Schouten vroeg de minister daarom zijn woorden terug te nemen. Asscher reageert woensdag, tijdens het vervolg van de begrotingsbehandeling.
Ook Verus, de koepelorganisaties voor het christelijk onderwijs, is ontstemd over Asscher langerokken-statement. Woordvoerder Wouter van den Berg stelt in een reactie nog altijd „moeilijk te kunnen geloven” dat Asscher dit echt heeft gezegd. „Is dát hoe onze minister aankijkt tegen christelijke scholen? Een christelijke school is een school met juffen in lange rok? En verder is niemand welkom?”
Volgens Verus brengt de bewindsman hierdoor met „een karikatuur de identiteit van christelijke scholen in diskrediet en gaat hij voorbij aan ál die bijzondere scholen die gewoon geen invaller meer kunnen vinden door de WWZ.”
Vorige week werd bekend dat Asscher oud-politicus Jacques Tichelaar heeft aangesteld als verkenner om de problemen op bijzondere scholen in kaart te brengen en oplossingen te formuleren. Schouten en het onderwijsveld vrezen echter dat Asscher de verkenner vooral wil gebruiken om scholen de bedoeling van de wet nog eens uit te leggen, terwijl er volgens hen juist een aanpassing van die wet noodzakelijk is.

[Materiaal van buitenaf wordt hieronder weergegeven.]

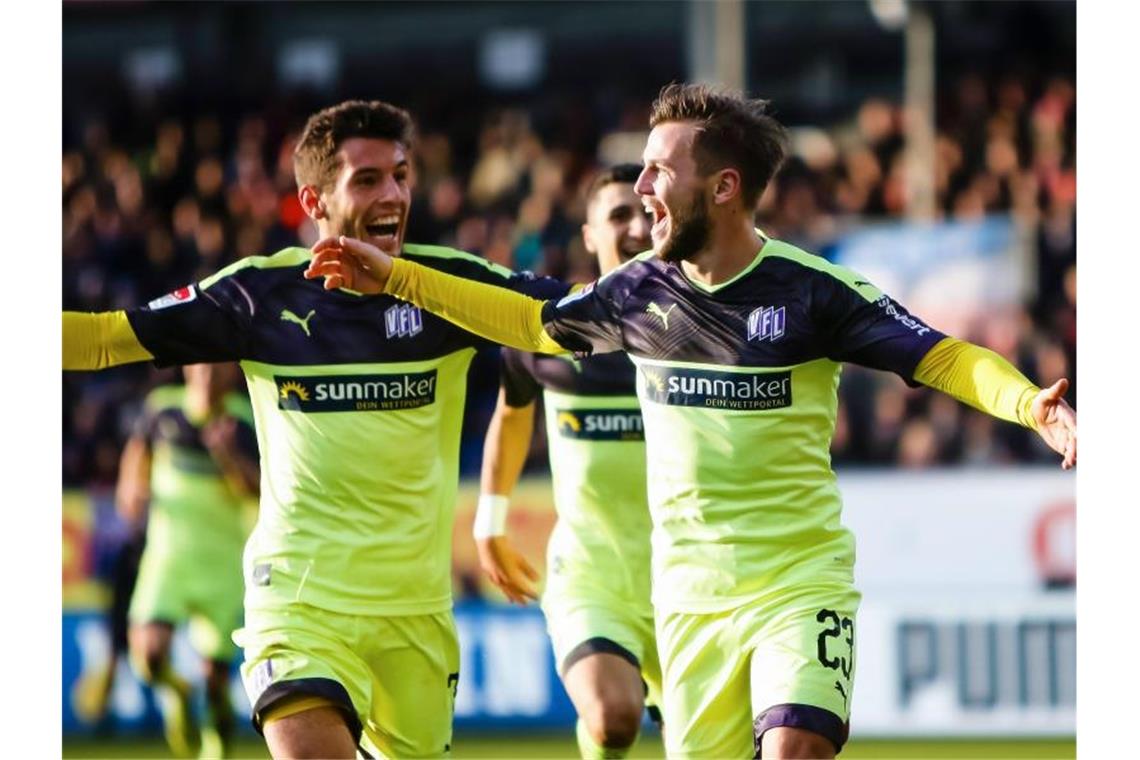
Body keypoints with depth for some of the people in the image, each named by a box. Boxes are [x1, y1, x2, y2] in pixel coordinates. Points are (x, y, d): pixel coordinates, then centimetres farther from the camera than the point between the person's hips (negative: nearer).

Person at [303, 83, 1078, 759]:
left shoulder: (811, 290, -11)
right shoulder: (642, 290, 3)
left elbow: (944, 358, -13)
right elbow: (534, 324, 20)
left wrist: (1032, 405, -32)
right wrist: (394, 276, 20)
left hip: (802, 586, -4)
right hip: (689, 594, 4)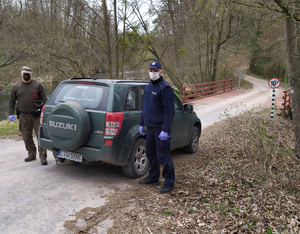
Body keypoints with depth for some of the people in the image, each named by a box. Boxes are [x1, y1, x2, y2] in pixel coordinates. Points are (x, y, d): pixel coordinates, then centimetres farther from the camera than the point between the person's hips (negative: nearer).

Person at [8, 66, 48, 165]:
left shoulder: (38, 85, 2)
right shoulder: (16, 86, 10)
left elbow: (44, 99, 2)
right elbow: (12, 101, 15)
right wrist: (10, 113, 6)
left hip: (37, 116, -3)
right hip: (23, 116, 3)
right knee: (26, 137, 9)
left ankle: (43, 157, -2)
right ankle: (32, 154, 25)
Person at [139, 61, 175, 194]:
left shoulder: (165, 88, -12)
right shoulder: (148, 87, 14)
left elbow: (169, 111, -17)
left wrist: (165, 130, -21)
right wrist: (141, 123, 19)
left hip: (160, 128, -8)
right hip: (150, 127, 8)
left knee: (163, 156, -3)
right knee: (150, 154, 16)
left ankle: (169, 182, 10)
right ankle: (153, 178, 31)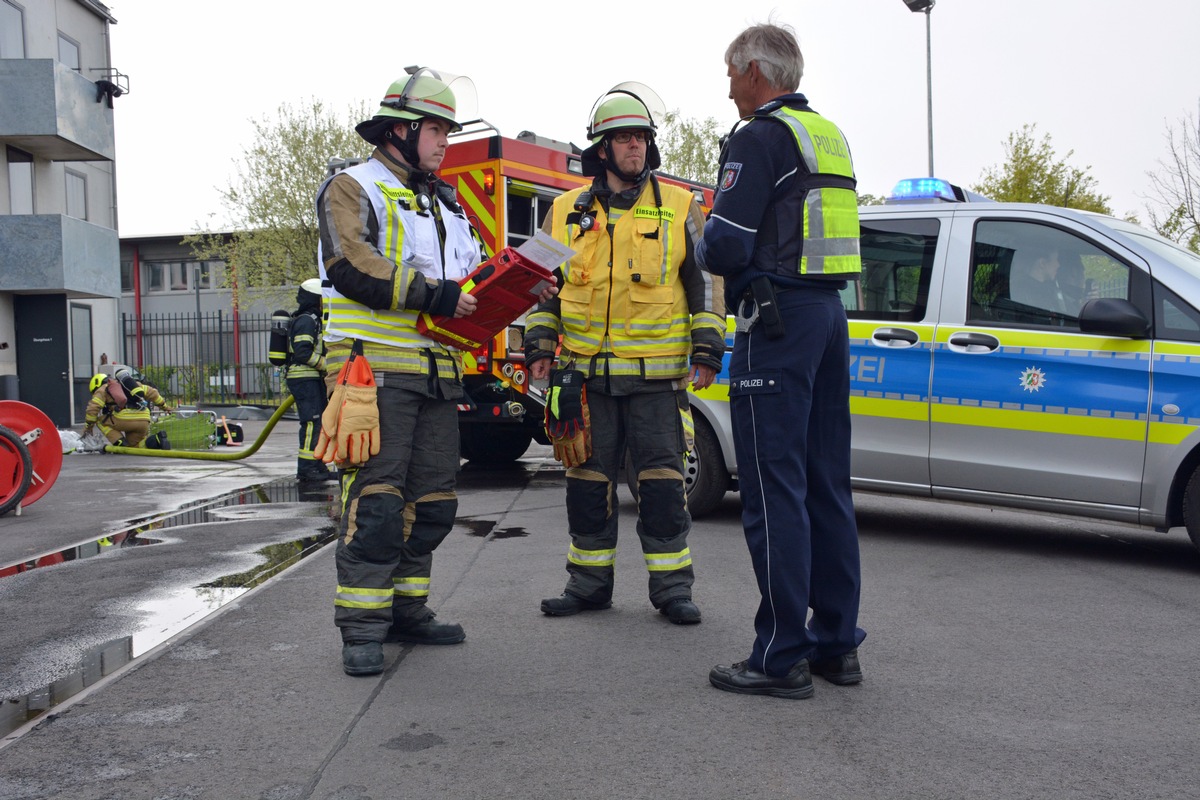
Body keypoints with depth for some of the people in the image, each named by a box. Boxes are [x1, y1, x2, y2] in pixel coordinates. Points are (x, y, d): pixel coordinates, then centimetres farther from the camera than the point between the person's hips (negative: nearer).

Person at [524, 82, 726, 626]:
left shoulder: (679, 209, 6)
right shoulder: (566, 212, 10)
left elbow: (705, 282, 8)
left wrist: (707, 348, 0)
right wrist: (539, 346, 7)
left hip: (657, 374, -2)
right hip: (587, 372, 2)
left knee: (661, 479, 0)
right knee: (587, 479, 7)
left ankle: (672, 586, 11)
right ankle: (589, 583, 20)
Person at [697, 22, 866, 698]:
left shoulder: (760, 138, -9)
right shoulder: (830, 137, 20)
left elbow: (725, 246, -16)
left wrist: (706, 247, 6)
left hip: (777, 319, -9)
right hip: (830, 314, 9)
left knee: (775, 491, -6)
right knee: (826, 485, 11)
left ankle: (782, 656, -1)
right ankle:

Schouten: „De afgelopen jaren zijn, soms na stevig aandringen van de Kamer, wel wat pleisters op de WWZ geplakt voor seizoenswerkers en voor voetballers, of all people. Voor de invalkrachten in het bijzonder onderwijs kloppen wij echter al meer dan een jaar op een dichte deur, terwijl de wet hier gewoon niet werkt.”
Voorlopig is het alleen het bijzonder onderwijs dat kampt met de gevolgen van de WWZ. Dit komt doordat leerkrachten van het openbaar onderwijs worden beschouwd als ambtenaren, voor wie momenteel nog een andere rechtspositie geldt. Het openbaar onderwijs hangt dezelfde problematiek echter ook boven het hoofd nu onlangs een initiatiefwetsvoorstel is aangenomen om ambtenaren voortaan te beschouwen als gewone werknemers.